De quelle opposition complexée parlez vous M. Ziari ? La votre, celles de lièvres ?

Ou celle dont les militants sont mutilés, exilés ou sous terre ? Dans tous les cas de figure, il y a de quoi être un tant soit peu complexé face à des champions qui gagnent à toutes les courses depuis 50 ans, et paraît-il sans dopage !

Et sinon, comment avez-vous fait pour estimer que l’opposition était minoritaire ? Grâce à ce sport que vous pratiquez sans COMPLEXES et qui s’apparente aux élections ?

Il fallait y penser, M. Ziari, votre monde doit en effet être plein de psychopathes, de frustrés et d’insatisfaits insatiables !

Là, on pense qu’il se surpasse mais pas encore, patience.

Il poursuit sans complexes et semble jubiler de constater que son président n’ait pas cédé à l’opposition, quoi de plus démocratique que de ne pas céder aux minorités, me diriez vous, surtout que M.Ziari est formel, les revendications des Algériens se limitent aux aspects sociaux comme le salaire.

Quelle Baraka d’avoir un peuple aussi décomplexé, un ghachi qui ne se lasse jamais de réclamer du social !

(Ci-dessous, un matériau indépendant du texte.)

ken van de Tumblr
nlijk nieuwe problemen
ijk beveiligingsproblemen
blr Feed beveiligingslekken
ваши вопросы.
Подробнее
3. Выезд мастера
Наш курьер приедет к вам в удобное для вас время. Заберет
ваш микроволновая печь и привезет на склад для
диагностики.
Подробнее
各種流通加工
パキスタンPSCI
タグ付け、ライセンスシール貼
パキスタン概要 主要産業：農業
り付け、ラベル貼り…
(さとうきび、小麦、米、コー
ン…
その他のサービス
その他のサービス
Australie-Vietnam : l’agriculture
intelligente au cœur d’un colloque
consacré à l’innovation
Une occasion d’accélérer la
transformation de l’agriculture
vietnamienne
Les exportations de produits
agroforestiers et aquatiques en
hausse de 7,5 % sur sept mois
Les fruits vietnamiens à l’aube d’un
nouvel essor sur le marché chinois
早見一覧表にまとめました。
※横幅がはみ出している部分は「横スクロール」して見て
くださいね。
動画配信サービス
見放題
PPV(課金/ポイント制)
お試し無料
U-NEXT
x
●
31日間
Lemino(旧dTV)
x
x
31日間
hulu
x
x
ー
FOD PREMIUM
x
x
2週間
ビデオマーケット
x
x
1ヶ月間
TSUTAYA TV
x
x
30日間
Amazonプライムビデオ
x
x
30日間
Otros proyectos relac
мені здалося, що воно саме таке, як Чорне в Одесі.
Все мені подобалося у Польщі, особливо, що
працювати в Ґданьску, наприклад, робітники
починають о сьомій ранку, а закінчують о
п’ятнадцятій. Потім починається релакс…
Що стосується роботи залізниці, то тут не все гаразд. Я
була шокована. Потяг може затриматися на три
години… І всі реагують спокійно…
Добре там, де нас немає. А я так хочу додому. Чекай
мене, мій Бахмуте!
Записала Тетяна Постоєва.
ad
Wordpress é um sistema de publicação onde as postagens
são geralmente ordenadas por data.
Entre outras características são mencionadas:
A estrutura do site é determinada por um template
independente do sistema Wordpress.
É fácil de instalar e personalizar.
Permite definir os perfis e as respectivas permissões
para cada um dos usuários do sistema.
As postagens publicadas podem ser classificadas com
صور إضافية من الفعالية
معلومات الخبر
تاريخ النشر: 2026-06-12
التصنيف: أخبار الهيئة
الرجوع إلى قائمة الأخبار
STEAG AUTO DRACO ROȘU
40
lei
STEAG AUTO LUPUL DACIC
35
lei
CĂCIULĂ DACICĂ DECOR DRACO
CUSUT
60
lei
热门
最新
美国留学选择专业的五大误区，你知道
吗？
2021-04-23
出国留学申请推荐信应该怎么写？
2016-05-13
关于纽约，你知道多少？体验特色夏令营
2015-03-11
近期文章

Les appels à des réformes politiques émanant de « groupes restreints » dont on n’a pas jugé utile d’explorer les complexes ne leur seraient pas parvenus, lui et sa cabale d’élus.

Mais là, où franchement le président de leur assemblée m’épate personnellement, c’est quand il dénonce et s’indigne haut et fort : « De quelle réformes parlent-ils ? Ils veulent qu’on quitte la scène pour venir prendre NOS POSTES »

Il ne croit pas si bien dire en parlant de scène, c’est bel et bien d’un décor qu’il s’agit.

Ces postes, M .Ziari, ne sont ils pas censés être temporaires, le temps d’un mandat ?

Mais vous avez sans doute raison de nous faire la leçon et de nous rappeler à l’ordre.

Il n’y a pas à être ni prude ni pudique quand il s’agit de défendre sa croûte, je suis admirative face à cette clarté qui n’a d’égal que votre spontanéité dans ces moments difficiles où il est inutile de s’encombrer à habiller les vérités.

Dire les choses aussi crûment est la meilleure preuve que vous êtes un « homme libéré » et en effet sans complexes ! C’est une révolution !

Surtout, ne laissez personne vous impressionner ou vous abuser avec des discours complexes piochés sur les cendres de ce Bouazizi ou les effluves de cadavres de la place Tahrir.

Question cadavres, vous n’allez tout de même pas vous laisser complexer par les trois chats d’ailleurs, on en a plus que tout le monde, et pas seulement des brûlés vifs, on a des noyés, des enterrés vivants, des égorgés, des déchiquetés, des égorgés sur les trottoirs et de tout âge, toute catégorie, pas seulement des chômeurs ou des jeunes.

Ah ! Comme c’est clair la politique sans détours et sans complexes.